The full report can be downloaded at http://www.gao.gov/new.items/d1071.pdf.
Other findings from the GAO:
- CMS’s accelerated implementation schedule overlapped with other Medicare initiatives that affected claims processing, such as requiring that providers re-enroll in order to be paid, which resulted in claims payment delays.
- Despite regular workload monitoring of the former contractors during the MAC transitions, CMS gave the MACs inaccurate workload estimates.
- CMS’s total costs and savings to date for Medicare contracting reform are uncertain because CMS does not track and provide information on all related costs and savings.
- Although CMS expected contracting reform to generate substantial savings from reduced spending on administrative functions and savings to the Medicare trust funds due to improved claims review to detect payments that should not be made, as of April 2009, CMS was unable to provide information on total savings.
American Association for Homecare President Tyler Wilson called on Donald Berwick, M.D., the Harvard professor who has been nominated to be the new CMS administrator, to focus on making the Medicare bureaucracy more efficient and to stop making victims out of legitimate homecare providers.

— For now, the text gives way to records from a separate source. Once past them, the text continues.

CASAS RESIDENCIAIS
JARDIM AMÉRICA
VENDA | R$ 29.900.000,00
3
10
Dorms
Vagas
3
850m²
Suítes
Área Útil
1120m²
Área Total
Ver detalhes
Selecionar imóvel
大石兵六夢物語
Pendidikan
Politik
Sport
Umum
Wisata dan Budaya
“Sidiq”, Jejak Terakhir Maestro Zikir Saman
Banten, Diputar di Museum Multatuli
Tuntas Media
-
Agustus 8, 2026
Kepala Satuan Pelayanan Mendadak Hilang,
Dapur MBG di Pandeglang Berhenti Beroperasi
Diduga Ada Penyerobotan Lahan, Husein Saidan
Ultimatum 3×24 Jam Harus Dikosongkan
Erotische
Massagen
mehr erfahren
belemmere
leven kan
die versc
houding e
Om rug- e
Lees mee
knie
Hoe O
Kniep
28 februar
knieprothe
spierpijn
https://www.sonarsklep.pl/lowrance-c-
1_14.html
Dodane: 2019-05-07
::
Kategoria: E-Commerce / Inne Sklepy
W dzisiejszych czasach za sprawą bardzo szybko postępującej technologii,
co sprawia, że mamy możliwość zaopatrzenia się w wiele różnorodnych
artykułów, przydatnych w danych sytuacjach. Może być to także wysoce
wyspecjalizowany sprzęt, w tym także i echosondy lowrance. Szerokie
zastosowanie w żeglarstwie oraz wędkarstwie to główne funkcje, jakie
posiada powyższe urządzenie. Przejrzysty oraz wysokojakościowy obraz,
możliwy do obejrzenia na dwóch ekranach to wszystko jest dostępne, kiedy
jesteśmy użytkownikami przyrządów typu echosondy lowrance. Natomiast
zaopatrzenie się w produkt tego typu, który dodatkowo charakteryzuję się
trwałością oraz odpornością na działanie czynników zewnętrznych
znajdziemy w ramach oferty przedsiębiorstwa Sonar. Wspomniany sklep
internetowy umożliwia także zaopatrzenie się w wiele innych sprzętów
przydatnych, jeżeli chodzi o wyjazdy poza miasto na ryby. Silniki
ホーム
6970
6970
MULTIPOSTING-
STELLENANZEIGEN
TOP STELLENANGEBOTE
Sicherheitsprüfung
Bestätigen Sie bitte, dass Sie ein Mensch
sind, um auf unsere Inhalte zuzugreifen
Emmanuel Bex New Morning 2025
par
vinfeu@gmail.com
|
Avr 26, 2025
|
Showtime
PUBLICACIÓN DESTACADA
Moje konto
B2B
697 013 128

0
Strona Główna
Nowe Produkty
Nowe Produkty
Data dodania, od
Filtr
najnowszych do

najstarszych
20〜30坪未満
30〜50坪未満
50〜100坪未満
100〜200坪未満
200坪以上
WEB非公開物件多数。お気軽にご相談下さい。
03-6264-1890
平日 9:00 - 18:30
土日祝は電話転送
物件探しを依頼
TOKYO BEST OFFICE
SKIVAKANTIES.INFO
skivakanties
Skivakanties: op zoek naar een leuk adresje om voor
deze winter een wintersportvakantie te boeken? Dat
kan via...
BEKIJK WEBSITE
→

“The shortcomings at CMS are having an impact on the delivery of quality service and products to Medicare beneficiaries,” Wilson said. “It becomes harder for patients, especially in rural areas, to obtain medical equipment if the only provider for miles goes out of business or can no longer offer a product because the government has created an adverse business climate. Today, CMS is off course. If Dr. Berwick is confirmed, we hope he can right the ship.”
David Kopf is the Editor of HME Business.